Goethe lobte Schleiermacher zunächst wegen seiner Bildung, doch, wie er Schiller gestand, verlor er die Lust an dieser Lehre, weil sie ihm zu christlich war. Gegenüber der Romantik, in der er das Überspannte, Diffuse und Kranke ausmachtet, blieb er zeitlebens reserviert. Obwohl der Dichter keineswegs zur Gruppe der rationalistischen Naturwissenschaftler zählte, erinnert Laszlo Földenyi, enthielt er sich des Naturkults. Goethe liebte die Ordnung, Harmonie und Schönheit, die nach seiner Meinung allein in der antiken Kunst zu finden waren. Die Romantiker hingegen bevorzugten oft das Irrationale, das Emotionale und das Unordentliche. Goethe lehnte diese Abkehr von den klassischen Prinzipien ab. Während Friedrich immer ein Mann des Nordens blieb, flüchtete der Dichter, einem Burnout nahe, „vom gleichgültigen Nebelmeer der öffentlichen Geschäfte“ (von Arnim) Richtung Italien. Obwohl er nur ein mäßig begabter Maler war, entwickelte er im Land der Zitronen seinen Kunstbegriff, folgte den Regeln einer altertümlichen Ästhetik und suchte in Rom nach der Antike.

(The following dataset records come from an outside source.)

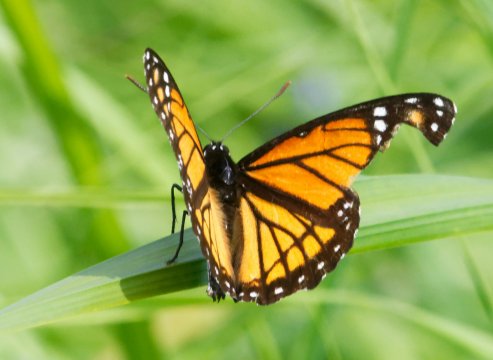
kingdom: Animalia
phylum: Arthropoda
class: Insecta
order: Lepidoptera
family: Nymphalidae
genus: Limenitis
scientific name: Limenitis archippus
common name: Viceroy
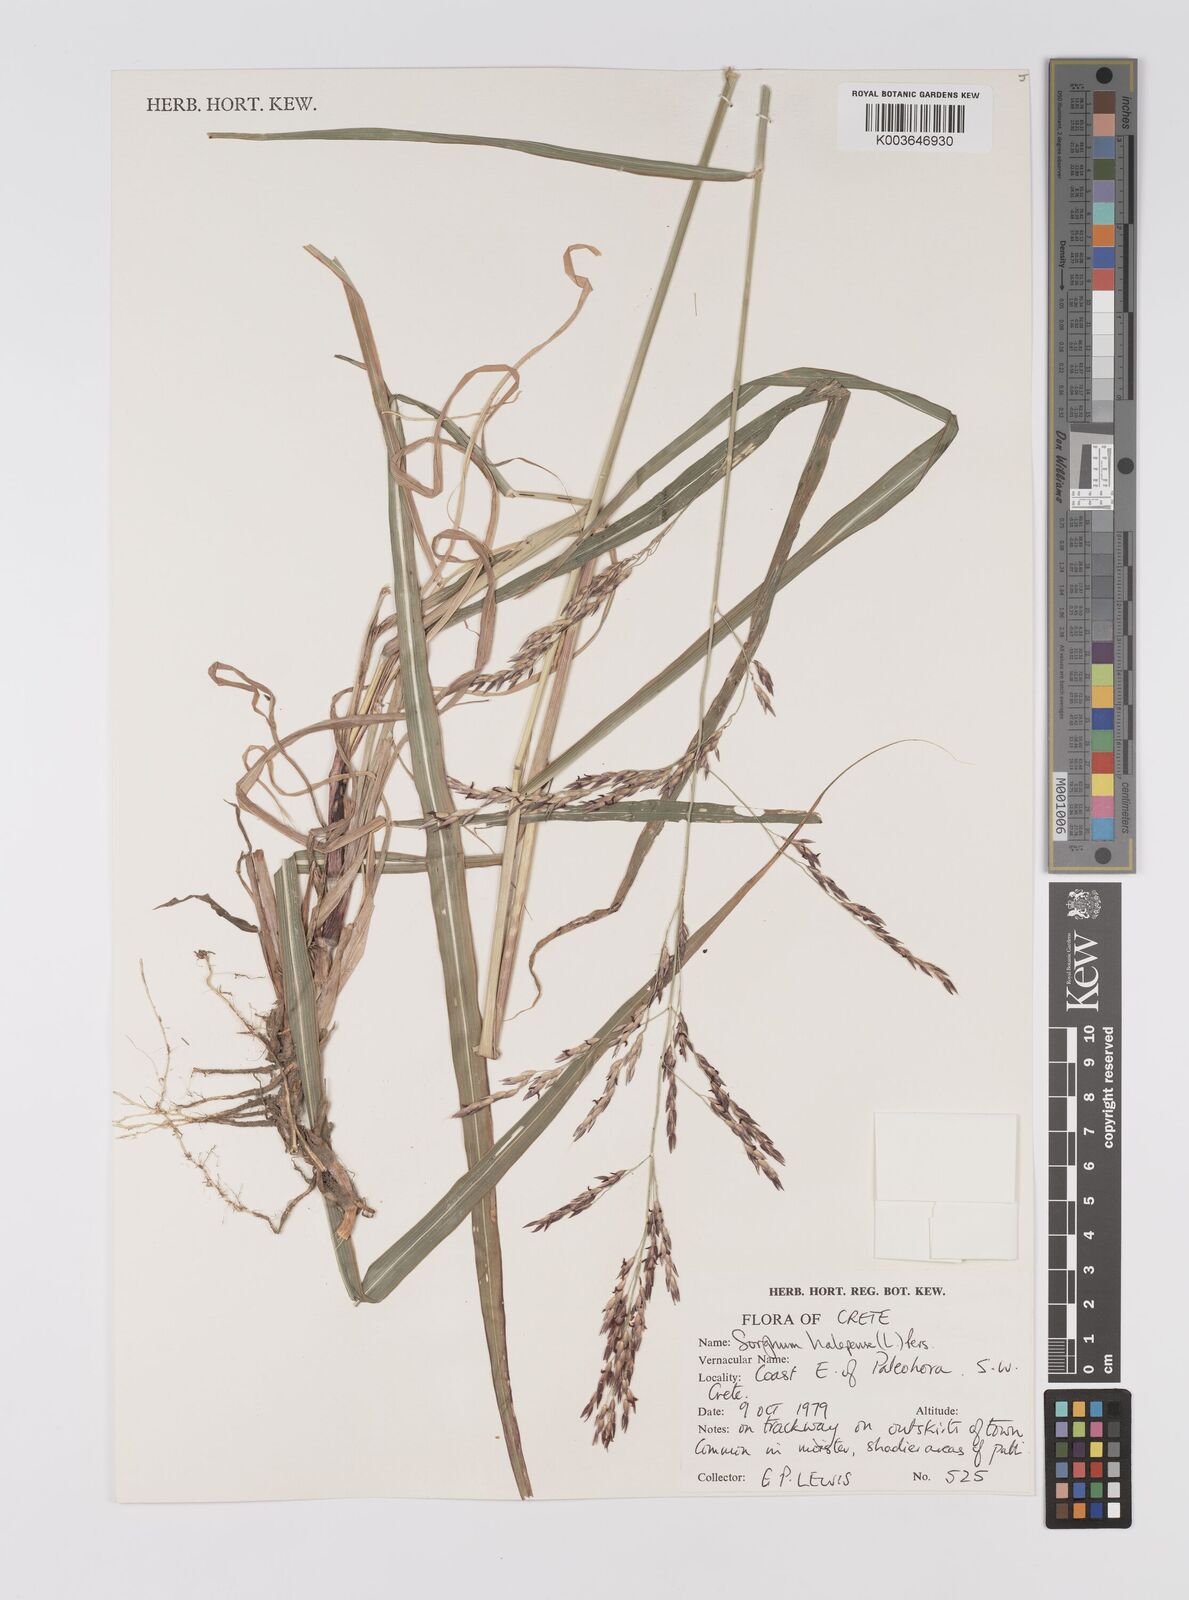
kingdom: Plantae
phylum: Tracheophyta
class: Liliopsida
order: Poales
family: Poaceae
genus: Sorghum
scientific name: Sorghum halepense
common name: Johnson-grass
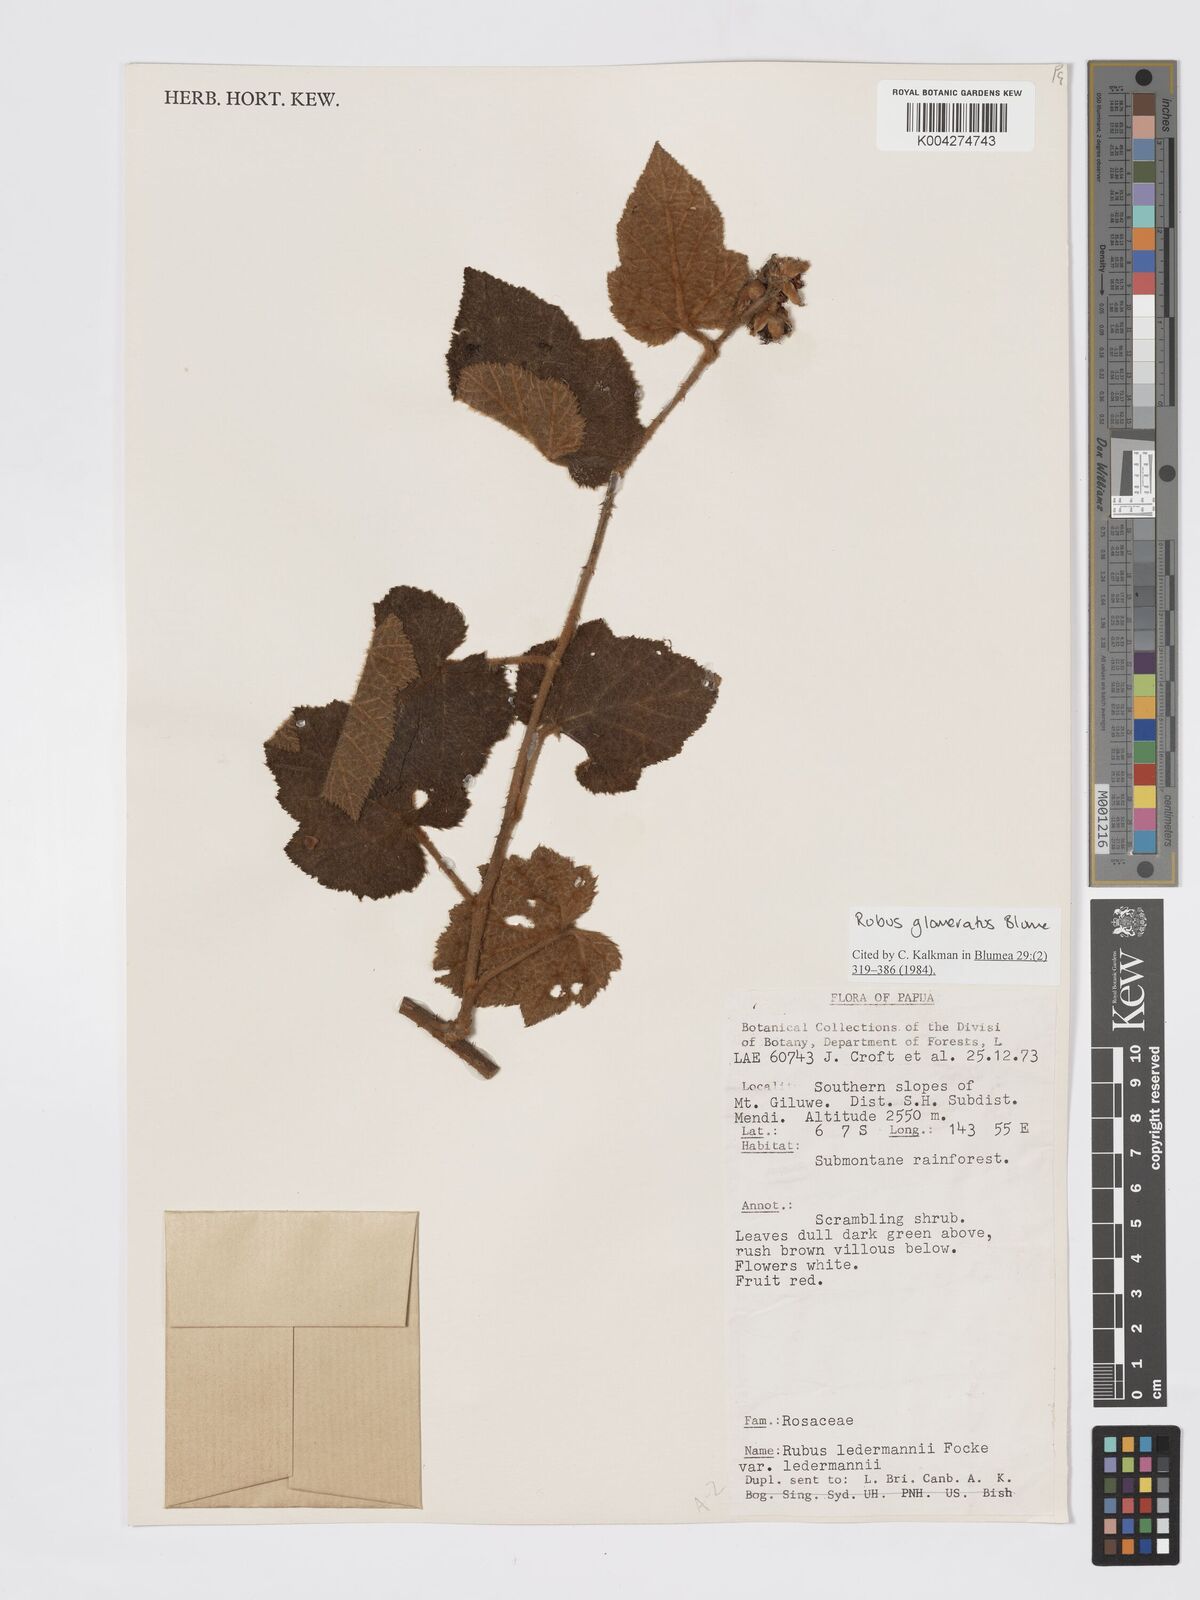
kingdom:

Bei einem Besuch bei Friedrich 1810 in Dresden beschäftigte ihn der Mönch am Meer und reagiert ambivalent. Vermutlich, so Illies, wollte er „seine eigene gefährdetet Seele fast panisch von diesen schwermütigen Tönen freihalten.“ Das Verhältnis des Dichters zum Maler war schwierig. „Die Bilder von Friedrich könnten ebenso auf dem Kopf gesehen werden“ polemisierte er und kritisierte die „düsteren Religionsallegorien“. Goethe misstraute der Subjektivität menschlicher Wahrnehmung und betonte – ganz Wissenschaftler – beispielsweise die Objektivität des Lichts. In einem Disput mit Schopenhauer rief er: „Das Licht soll nur da sein, insofern sie es sehen? Nein, Sie wären nicht da, wenn das Licht Sie nicht sähe.“
Goethe traf Friedrich erneut im Herbst 1816, um ihn zu bitten, die von dem Meteorologen Howard beschriebenen Wolkentypen zu malen. Der Künstler, der den Nebel für genauso untrennbar mit dem Betrachter, mit seinem augenblicklichen Zustand, verbunden hielt wie Schopenhauer das Licht, lehnte schroff ab. Von Brauchitsch erklärt die Ablehnung damit, dass er befürchtete, durch eine Kategorisierung und Klassifizierung von Wolken, wie sie Goethe voranzutreiben gedachte, eine Entzauberung der Landschaftsmalerei zu betreiben.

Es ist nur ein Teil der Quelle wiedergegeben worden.